**WHAT THE TASK ASKS**. In the records, from the start up to and including the line with "Nghiên cứu, triển khai thí điểm hộ chiếu số", rename "Quirihue" to "Comuna de Quirihue" and give those lines again with everything else unchanged.

**MATERIAL PROVIDED**.
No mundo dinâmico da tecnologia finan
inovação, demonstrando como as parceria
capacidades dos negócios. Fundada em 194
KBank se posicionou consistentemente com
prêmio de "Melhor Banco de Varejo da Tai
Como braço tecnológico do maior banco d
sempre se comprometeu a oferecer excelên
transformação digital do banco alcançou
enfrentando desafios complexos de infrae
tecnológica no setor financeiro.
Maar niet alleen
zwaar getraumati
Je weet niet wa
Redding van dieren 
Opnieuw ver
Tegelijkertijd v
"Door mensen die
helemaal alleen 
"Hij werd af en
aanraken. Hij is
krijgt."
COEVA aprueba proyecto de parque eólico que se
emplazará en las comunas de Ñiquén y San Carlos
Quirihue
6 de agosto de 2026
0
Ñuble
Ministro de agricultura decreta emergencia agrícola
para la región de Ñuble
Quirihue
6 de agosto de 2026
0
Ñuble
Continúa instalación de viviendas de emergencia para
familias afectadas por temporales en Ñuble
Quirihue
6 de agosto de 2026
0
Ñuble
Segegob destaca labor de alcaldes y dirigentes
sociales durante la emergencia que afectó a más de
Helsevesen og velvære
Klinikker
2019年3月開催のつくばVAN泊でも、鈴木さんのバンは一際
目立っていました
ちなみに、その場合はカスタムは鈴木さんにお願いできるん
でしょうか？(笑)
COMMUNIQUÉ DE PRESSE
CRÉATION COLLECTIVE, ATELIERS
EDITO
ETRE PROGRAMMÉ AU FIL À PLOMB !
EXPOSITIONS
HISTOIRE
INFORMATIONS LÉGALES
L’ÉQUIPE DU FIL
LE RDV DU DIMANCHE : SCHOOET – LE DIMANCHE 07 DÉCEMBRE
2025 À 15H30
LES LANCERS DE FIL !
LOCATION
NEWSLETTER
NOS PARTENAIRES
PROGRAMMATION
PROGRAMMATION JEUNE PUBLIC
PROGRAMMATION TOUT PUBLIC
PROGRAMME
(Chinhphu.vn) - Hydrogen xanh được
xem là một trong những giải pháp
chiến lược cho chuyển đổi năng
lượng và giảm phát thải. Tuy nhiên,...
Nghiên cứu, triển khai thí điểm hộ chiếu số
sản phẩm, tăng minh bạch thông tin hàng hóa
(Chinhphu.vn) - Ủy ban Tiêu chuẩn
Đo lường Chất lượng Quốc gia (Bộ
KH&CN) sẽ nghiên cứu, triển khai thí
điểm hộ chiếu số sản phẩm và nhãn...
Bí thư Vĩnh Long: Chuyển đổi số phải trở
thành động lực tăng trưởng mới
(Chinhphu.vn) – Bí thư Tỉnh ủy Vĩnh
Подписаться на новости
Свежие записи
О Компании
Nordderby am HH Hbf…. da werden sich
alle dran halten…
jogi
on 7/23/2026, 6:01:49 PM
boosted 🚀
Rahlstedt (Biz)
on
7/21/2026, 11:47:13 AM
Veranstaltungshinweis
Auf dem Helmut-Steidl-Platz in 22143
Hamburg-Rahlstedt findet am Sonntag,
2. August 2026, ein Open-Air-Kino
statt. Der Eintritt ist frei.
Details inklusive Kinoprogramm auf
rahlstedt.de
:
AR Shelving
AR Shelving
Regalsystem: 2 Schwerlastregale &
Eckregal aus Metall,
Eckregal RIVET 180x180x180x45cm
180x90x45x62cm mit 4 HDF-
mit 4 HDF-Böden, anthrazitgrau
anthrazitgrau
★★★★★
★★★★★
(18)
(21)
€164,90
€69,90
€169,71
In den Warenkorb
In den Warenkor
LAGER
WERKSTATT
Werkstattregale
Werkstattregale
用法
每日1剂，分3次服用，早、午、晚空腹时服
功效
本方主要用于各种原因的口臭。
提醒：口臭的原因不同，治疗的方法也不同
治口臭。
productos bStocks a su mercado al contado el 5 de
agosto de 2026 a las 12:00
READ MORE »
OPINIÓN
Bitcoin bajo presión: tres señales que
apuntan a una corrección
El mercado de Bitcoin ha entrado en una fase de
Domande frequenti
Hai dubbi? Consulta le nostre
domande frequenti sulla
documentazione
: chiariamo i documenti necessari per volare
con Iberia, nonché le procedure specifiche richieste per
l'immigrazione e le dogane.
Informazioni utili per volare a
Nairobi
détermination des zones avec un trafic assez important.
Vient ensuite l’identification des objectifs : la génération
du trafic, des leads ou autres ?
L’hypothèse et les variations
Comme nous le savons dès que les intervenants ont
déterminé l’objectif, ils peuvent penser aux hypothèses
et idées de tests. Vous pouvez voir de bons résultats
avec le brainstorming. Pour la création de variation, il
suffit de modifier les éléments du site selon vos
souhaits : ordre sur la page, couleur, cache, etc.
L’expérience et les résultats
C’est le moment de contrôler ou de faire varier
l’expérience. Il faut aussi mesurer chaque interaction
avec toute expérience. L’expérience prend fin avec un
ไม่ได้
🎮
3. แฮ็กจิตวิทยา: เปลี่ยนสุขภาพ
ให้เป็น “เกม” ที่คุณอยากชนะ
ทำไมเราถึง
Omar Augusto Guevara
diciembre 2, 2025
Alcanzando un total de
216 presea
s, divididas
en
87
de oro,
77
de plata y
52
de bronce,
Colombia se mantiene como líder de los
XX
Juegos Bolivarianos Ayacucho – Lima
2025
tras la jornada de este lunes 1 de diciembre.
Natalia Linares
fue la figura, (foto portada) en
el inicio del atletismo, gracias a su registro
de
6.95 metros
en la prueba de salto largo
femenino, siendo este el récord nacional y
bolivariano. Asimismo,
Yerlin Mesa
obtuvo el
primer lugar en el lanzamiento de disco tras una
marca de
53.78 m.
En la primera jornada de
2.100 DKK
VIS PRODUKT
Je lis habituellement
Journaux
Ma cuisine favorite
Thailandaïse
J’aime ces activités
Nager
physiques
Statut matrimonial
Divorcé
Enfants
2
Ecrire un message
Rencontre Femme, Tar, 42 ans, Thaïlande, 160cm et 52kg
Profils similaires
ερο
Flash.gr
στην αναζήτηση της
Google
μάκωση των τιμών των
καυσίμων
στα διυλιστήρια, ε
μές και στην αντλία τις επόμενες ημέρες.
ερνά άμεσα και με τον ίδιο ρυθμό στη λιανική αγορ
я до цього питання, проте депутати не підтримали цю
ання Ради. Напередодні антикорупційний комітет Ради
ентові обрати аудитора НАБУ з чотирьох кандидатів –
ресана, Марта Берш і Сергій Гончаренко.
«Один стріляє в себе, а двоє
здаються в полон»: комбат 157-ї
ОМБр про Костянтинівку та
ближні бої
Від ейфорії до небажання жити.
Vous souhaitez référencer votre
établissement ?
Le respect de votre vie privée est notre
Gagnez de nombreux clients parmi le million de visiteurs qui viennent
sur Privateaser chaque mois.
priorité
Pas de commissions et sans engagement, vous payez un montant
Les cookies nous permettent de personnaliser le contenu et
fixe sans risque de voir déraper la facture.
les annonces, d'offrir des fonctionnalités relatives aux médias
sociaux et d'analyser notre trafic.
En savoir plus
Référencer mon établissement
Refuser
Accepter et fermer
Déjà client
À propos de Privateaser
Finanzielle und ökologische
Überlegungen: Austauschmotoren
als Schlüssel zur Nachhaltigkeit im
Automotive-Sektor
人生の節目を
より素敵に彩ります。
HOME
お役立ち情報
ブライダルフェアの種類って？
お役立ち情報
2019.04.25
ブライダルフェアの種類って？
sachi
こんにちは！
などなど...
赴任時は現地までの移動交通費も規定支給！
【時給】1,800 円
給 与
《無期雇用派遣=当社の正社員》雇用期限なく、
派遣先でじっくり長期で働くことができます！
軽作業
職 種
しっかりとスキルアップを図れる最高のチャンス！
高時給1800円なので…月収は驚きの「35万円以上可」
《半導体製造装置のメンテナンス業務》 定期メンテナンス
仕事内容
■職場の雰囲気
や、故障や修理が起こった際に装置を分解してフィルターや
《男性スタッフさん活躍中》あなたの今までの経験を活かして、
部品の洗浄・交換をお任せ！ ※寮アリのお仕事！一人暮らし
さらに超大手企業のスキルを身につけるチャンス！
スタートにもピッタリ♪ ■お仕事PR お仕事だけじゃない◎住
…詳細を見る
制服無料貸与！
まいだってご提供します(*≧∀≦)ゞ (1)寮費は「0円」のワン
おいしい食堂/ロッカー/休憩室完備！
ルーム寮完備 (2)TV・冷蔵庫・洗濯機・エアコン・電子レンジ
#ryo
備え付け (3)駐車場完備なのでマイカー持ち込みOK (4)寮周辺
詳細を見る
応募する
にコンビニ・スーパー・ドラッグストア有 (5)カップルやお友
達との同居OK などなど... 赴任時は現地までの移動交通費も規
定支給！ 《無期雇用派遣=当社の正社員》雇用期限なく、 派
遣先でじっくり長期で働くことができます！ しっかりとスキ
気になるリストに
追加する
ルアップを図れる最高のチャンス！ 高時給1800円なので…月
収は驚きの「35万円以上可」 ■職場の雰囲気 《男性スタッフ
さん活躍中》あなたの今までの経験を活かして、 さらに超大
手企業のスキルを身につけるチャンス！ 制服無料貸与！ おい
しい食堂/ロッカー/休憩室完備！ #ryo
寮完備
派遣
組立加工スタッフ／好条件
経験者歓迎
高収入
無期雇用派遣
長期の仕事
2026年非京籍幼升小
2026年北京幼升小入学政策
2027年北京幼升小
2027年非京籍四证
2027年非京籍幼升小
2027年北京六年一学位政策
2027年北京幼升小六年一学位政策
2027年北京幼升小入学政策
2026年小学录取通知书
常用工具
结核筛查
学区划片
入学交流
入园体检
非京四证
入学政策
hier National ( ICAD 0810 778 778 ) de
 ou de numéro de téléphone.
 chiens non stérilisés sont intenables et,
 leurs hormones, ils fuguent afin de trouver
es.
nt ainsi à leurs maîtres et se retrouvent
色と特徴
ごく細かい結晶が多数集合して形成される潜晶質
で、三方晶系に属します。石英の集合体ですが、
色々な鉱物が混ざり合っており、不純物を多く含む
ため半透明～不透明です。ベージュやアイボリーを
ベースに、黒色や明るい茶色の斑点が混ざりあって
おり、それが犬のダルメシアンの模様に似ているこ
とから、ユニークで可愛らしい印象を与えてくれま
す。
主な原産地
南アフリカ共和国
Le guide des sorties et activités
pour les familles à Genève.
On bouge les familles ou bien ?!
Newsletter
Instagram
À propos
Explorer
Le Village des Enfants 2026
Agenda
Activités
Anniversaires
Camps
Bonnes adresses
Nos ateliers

**ANSWER BOX**.
No mundo dinâmico da tecnologia finan
inovação, demonstrando como as parceria
capacidades dos negócios. Fundada em 194
KBank se posicionou consistentemente com
prêmio de "Melhor Banco de Varejo da Tai
Como braço tecnológico do maior banco d
sempre se comprometeu a oferecer excelên
transformação digital do banco alcançou
enfrentando desafios complexos de infrae
tecnológica no setor financeiro.
Maar niet alleen
zwaar getraumati
Je weet niet wa
Redding van dieren 
Opnieuw ver
Tegelijkertijd v
"Door mensen die
helemaal alleen 
"Hij werd af en
aanraken. Hij is
krijgt."
COEVA aprueba proyecto de parque eólico que se
emplazará en las comunas de Ñiquén y San Carlos
Comuna de Quirihue
6 de agosto de 2026
0
Ñuble
Ministro de agricultura decreta emergencia agrícola
para la región de Ñuble
Comuna de Quirihue
6 de agosto de 2026
0
Ñuble
Continúa instalación de viviendas de emergencia para
familias afectadas por temporales en Ñuble
Comuna de Quirihue
6 de agosto de 2026
0
Ñuble
Segegob destaca labor de alcaldes y dirigentes
sociales durante la emergencia que afectó a más de
Helsevesen og velvære
Klinikker
2019年3月開催のつくばVAN泊でも、鈴木さんのバンは一際
目立っていました
ちなみに、その場合はカスタムは鈴木さんにお願いできるん
でしょうか？(笑)
COMMUNIQUÉ DE PRESSE
CRÉATION COLLECTIVE, ATELIERS
EDITO
ETRE PROGRAMMÉ AU FIL À PLOMB !
EXPOSITIONS
HISTOIRE
INFORMATIONS LÉGALES
L’ÉQUIPE DU FIL
LE RDV DU DIMANCHE : SCHOOET – LE DIMANCHE 07 DÉCEMBRE
2025 À 15H30
LES LANCERS DE FIL !
LOCATION
NEWSLETTER
NOS PARTENAIRES
PROGRAMMATION
PROGRAMMATION JEUNE PUBLIC
PROGRAMMATION TOUT PUBLIC
PROGRAMME
(Chinhphu.vn) - Hydrogen xanh được
xem là một trong những giải pháp
chiến lược cho chuyển đổi năng
lượng và giảm phát thải. Tuy nhiên,...
Nghiên cứu, triển khai thí điểm hộ chiếu số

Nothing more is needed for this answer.